Stories are told from the vantage point of the storyteller. With middle schoolers’ increased metacogntitive skills, they are able to think more consciously about how different characters’ points of view affect the way the story unfolds.
- I'm Not Hanging Noodles on Your Ears & Other Intriguing Idioms by Jag Ball: Use this book to help your child recognize how different cultures can see the world in different ways.
- Mirror Mirror by Marilyn Singer: Beautiful illustrations and a collection of reversible verse make this book not only a fun read, but also a clever way to support thinking skills. See if your child can find the changes in punctuation and word position that change the meaning when you read the poem’s lines in reverse. For those gifted with words, try making your own reversible verse!
- Emma Kate by Patricia Polacco is the story of a friendship between an elephant and a girl. But who is real and who is the imaginary mate? Ask for your child’s evidence (and inferences) along the way. Check out the fun, unexpected ending! Reread the book with your new understanding and see how it changes how you interpret the clues.
- Witness by Karen Hesse: This intense and, at times, disturbing book offers 11 different narrators and their unique voices about the infiltration of the KKK into a small Vermont town in the early 1900’s.
- That’s Good! That’s Bad! By Margery Cuyler: Support the development of dual understanding and multiple perspectives to foster both cognitive and creative thinking! This is a fun story where things can be both good and bad at the same time. Have your child think of his own good/bad events! See if you can push him beyond the literal to more abstract ways of thinking (it’s good I didn’t get a part in the play because it let me learn how to be resilient vs. I didn’t really want one anyway, or that it gave me more time to do homework).
- Voices in the Park by Anthony Browne is a great book to focus on point-of-view and author voice.
- The Stinky Cheese Man and Other Fairly Stupid Tales by Jon Scieszka and Lane Smith, Princess Florecita and the Iron Shoes by John Warren Stewig, Sister’s Grimm series by Michael Buckley, or Ivy and the Meanstalk by Dawn Lairamore: Fractured Fairy tales are a great way to draw on schema (background knowledge), inferences, and a break in expectation. Go further with fractured fairy tales with Jon Scieszka: http://teacher.scholastic.com/writewit/mff/fractured_fairy.htm
- Ben and Me: An Astonishing Life of Benjamin Franklin by His Good Mouse Amos and Mr. Revere and I: Being an Account of certain Episodes in the Career of Paul Revere, Esq. as Revealed by his Horse by Robert Lawson: History retold from a unique point of view.

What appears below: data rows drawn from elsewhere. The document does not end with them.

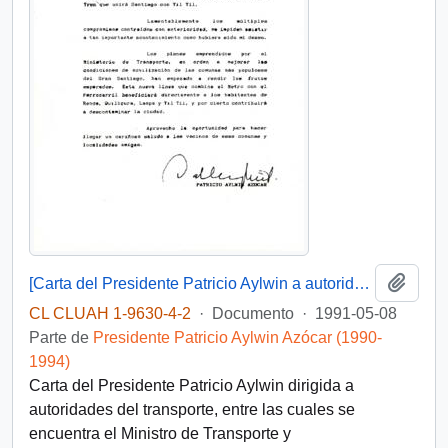
Añadi
[Carta del Presidente Patricio Aylwin a autoridades del transporte]
CL CLUAH 1-9630-4-2
·
Documento
·
1991-05-08
Parte de
Presidente Patricio Aylwin Azócar (1990-
1994)
Carta del Presidente Patricio Aylwin dirigida a
autoridades del transporte, entre las cuales se
encuentra el Ministro de Transporte y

- And Here’s to You by David Elliott: Rhyming playful text to allow you to talk about diversity and tolerance. Discuss the character’s voice and perspective. How might a character who disliked cats or bug convey this story? What about someone who is not sure how he feels about certain creatures? Can your child “become” this character and convey this ambivalence in his word choice and “voice”?